Political corruption is a nationally hot topic these days, and now, in One Hundred
Percent Guilty, author Edward Hammer gives a birds-eye view of a scandal that rocked
Illinois and changed his life. Written from the perspective of his many years as
a cop, Hammer describes how he and his partner Russ Sonneveld were investigating
crimes committed by state employees, when they uncovered a pattern of bribes that
filtered cash to the campaign war chest of their boss, George Ryan. Even worse, Ryan’s
chief of internal investigations attempted to cover-up an inquiry of an unqualified
truck driver who caused a fiery crash that burned six children to death and scarred
their parents for life. But trying to bring Ryan to justice made both men targets:
Sonneveld was fired and Hammer demoted in an attempt to shut them up. When Ryan
was eventually elected governor, a handful of tenacious federal authorities began
looking into Hammer’s and Sonneveld’s allegations about the crooked governor and
his political organization. Finally 13 years after the death of the six children,
and 76 convictions later, Ryan began serving his federal prison sentence.

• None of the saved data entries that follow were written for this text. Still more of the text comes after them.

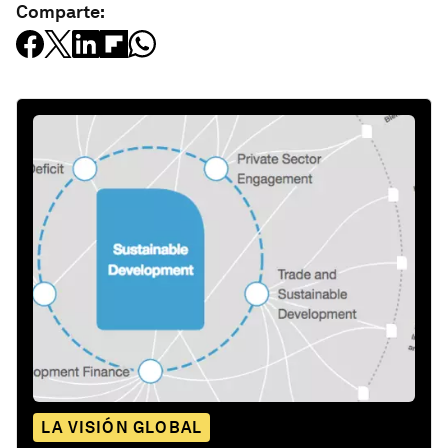
Comparte:
LA VISIÓN GLOBAL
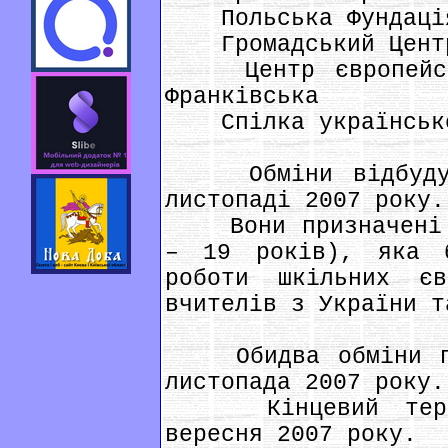
Польська Фундація 
Громадський Центр 
Центр європейськ
Франківська
Спілка української
Обміни відбудуть
листопаді 2007 року.
Вони призначені д
– 19 років), яка б
роботи шкільних є
вчителів з України т
Обидва обміни пот
листопада 2007 року.
Кінцевий термін
вересня 2007 року.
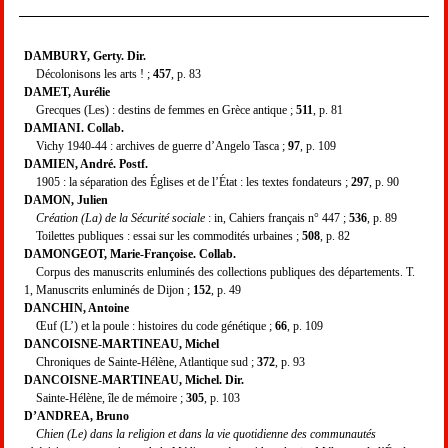
DAMBURY, Gerty.
Dir.
Décolonisons les arts ! ;
457
, p. 83
DAMET, Aurélie
Grecques (Les) : destins de femmes en Grèce antique ;
511
, p. 81
DAMIANI. Collab.
Vichy 1940-44 : archives de guerre d’Angelo Tasca ;
97
, p. 109
DAMIEN, André. Postf.
1905 : la séparation des Églises et de l’État : les textes fondateurs ;
297
, p. 90
DAMON, Julien
Création (La) de la Sécurité sociale
: in, Cahiers français n° 447 ;
536
, p. 89
Toilettes publiques : essai sur les commodités urbaines ;
508
, p. 82
DAMONGEOT, Marie-Françoise. Collab.
Corpus des manuscrits enluminés des collections publiques des départements. T.
1, Manuscrits enluminés de Dijon ;
152
, p. 49
DANCHIN, Antoine
Œuf (L’) et la poule : histoires du code génétique ;
66
, p. 109
DANCOISNE-MARTINEAU, Michel
Chroniques de Sainte-Hélène, Atlantique sud ;
372
, p. 93
DANCOISNE-MARTINEAU, Michel. Dir.
Sainte-Hélène, île de mémoire ;
305
, p. 103
D’ANDREA, Bruno
Chien (Le) dans la religion et dans la vie quotidienne des communautés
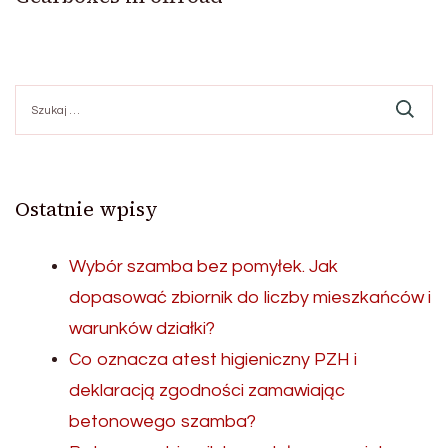
Szukaj:
Ostatnie wpisy
Wybór szamba bez pomyłek. Jak
dopasować zbiornik do liczby mieszkańców i
warunków działki?
Co oznacza atest higieniczny PZH i
deklaracją zgodności zamawiając
betonowego szamba?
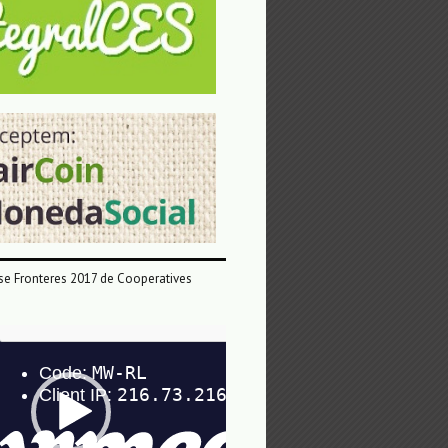
e Fronteres 2017 de Cooperatives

Written as tautly as a thriller, One Hundred Percent Guilty is the story of how one
corrupt politician had a stranglehold on a state, and how two brave men risked everything
to stop him. A page-turner that will keep you glued to your seat, One Hundred Percent
Guilty is one hundred percent entertaining.
Author Biography In 1977, Ed Hammer began serving as a police officer with the Illinois
Secretary of State Police. Then ten years later he was assigned to be a special
agent in charge of rooting out internal corruption in the Office of the Secretary
of State. In 1991, he graduated from the FBI National Academy and upon returning
to his assignment, Hammer discovered that George Ryan, the new Secretary of State,
was corrupt. For the next seven years he clashed with the system for which he worked.
Finally, in 1998, the Department of Justice began an investigation that resulted
in the indictment of then Governor George Ryan, who was convicted and sentenced.
Hammer eventually successfully retired after 27 years as a law enforcement officer.
He currently teaches, consults and continues to write.